2 : Le fondement de l’obligation essentielle : un contrôle de la validité de la clause limitative de responsabilité.

193. La jurisprudence Chronopost a consacré un changement radical d’approche. En visant l’article 1131 du Code civil, la Cour de cassation se situe inévitablement au niveau de la formation du contrat. Ainsi, le contrôle des clauses limitatives de responsabilité est devenu un contrôle de validité et non un contrôle de leur mise en œuvre comme c’était traditionnellement le cas avec la faute lourde . Certes, la faute lourde n’était, pour certains, qu’un faux semblant depuis qu’on l’avait objectivée, et l’arrêt Chronopost n’aurait fait que mettre en lumière ce que l’on faisait depuis longtemps dans l’ombre : désactiver les clauses touchant une obligation essentielle. Certes, cette affirmation contient une part de vérité, mais elle passe sous silence l’approche extrémiste élaborée par les arrêts Chronopost. Bien que l’arrêt du 18 décembre 2007 ainsi que l’arrêt de la cour d’appel de Paris du 26 novembre 2008 semblent revenir de ces dérives, cependant, il convient de remarquer qu’ils n’invitent à exercer cette modération que par rapport à l’équilibre global du contenu du contrat alors que l’ancienne jurisprudence, qui se fondait sur la faute lourde, procédait différemment en modérant le contrôle en fonction de l’étendue et de la nature de l’inexécution constatée, ainsi que des conséquences concrètes du manquement pour le créancier .

194. C’est ainsi que l’on peut regretter ce que l’on peut appeler une dérive, car l’on se prive d’éléments d’analyse très pertinents pour déterminer si le jeu de la clause est ou non légitime.
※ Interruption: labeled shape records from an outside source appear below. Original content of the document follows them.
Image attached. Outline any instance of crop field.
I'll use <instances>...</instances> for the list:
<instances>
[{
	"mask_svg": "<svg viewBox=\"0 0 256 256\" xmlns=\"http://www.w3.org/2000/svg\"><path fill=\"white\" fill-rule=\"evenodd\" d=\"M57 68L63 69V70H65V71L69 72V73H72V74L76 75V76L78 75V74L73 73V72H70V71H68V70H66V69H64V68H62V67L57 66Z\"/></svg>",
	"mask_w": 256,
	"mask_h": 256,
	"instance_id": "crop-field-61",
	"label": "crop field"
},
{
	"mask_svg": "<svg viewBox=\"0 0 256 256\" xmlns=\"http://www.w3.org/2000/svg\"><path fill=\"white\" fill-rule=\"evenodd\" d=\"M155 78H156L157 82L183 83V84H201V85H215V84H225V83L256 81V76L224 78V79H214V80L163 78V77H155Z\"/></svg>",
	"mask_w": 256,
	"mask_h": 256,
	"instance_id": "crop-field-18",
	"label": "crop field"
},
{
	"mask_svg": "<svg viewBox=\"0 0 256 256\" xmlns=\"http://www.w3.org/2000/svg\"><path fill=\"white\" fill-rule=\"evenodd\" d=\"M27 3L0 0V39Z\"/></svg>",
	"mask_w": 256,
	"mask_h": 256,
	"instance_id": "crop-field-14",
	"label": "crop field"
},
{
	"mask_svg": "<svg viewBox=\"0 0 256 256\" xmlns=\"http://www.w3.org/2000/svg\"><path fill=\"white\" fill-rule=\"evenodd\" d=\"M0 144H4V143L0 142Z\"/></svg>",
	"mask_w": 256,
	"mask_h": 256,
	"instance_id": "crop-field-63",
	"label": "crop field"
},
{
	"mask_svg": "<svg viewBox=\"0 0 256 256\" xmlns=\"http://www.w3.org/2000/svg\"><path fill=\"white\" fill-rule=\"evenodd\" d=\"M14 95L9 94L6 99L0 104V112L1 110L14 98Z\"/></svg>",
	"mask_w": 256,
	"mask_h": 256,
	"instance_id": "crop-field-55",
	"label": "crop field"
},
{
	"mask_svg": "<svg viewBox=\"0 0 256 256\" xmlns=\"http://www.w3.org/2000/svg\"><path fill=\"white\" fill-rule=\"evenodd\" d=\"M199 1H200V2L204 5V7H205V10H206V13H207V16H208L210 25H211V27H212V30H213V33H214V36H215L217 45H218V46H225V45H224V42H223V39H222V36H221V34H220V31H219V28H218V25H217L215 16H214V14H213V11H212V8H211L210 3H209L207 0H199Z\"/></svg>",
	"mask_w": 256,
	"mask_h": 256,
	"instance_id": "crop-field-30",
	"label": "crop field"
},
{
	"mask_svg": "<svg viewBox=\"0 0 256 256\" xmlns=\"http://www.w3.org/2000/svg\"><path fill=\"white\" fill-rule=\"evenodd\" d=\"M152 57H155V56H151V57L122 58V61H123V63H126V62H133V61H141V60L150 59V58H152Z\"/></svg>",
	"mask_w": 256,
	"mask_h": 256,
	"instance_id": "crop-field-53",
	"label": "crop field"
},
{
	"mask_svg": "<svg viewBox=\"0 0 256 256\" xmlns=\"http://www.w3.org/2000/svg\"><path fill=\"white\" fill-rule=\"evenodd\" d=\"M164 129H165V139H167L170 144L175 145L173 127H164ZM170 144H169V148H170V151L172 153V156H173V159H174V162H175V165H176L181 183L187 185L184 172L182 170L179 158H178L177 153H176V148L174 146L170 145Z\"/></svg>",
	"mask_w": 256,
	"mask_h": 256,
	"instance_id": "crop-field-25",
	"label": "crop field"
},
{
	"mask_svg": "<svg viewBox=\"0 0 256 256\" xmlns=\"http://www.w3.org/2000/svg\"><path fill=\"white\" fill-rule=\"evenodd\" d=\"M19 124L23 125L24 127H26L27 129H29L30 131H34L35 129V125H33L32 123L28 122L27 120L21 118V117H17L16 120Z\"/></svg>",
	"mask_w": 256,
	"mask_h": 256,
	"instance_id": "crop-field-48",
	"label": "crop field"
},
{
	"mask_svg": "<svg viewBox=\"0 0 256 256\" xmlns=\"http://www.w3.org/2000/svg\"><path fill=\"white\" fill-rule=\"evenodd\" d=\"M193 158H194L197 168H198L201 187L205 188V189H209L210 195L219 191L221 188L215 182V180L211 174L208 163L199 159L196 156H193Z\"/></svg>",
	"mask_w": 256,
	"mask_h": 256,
En effet, l’analyse du seul contenu du contrat interdit une approche vraiment circonstanciée et, en quelque sorte, fausse le regard des juges en les contraignant, comme nous l’avons dit précédemment, à voir un déséquilibre contractuel là où, dans les faits, il n’y en a pas forcément.

§2 : Des reproches à relativiser.

195. Certes, les critiques que nous venons de voir sont fondées. Néanmoins, il est nécessaire de les relativiser car le recours à la notion de l’obligation essentielle n’est pas dépourvue de tout sens et de toute utilité. En effet, elle permet, d’une part, de faire partie des rares moyens de lutte contre les clauses abusives entre professionnels étant donné que la législation spécifique aux clauses abusives ne leur est pas applicable (A). D’autre part, l’obligation essentielle présente l’avantage d’être utilisée comme un instrument de contrôle de cohérence du contrat (B).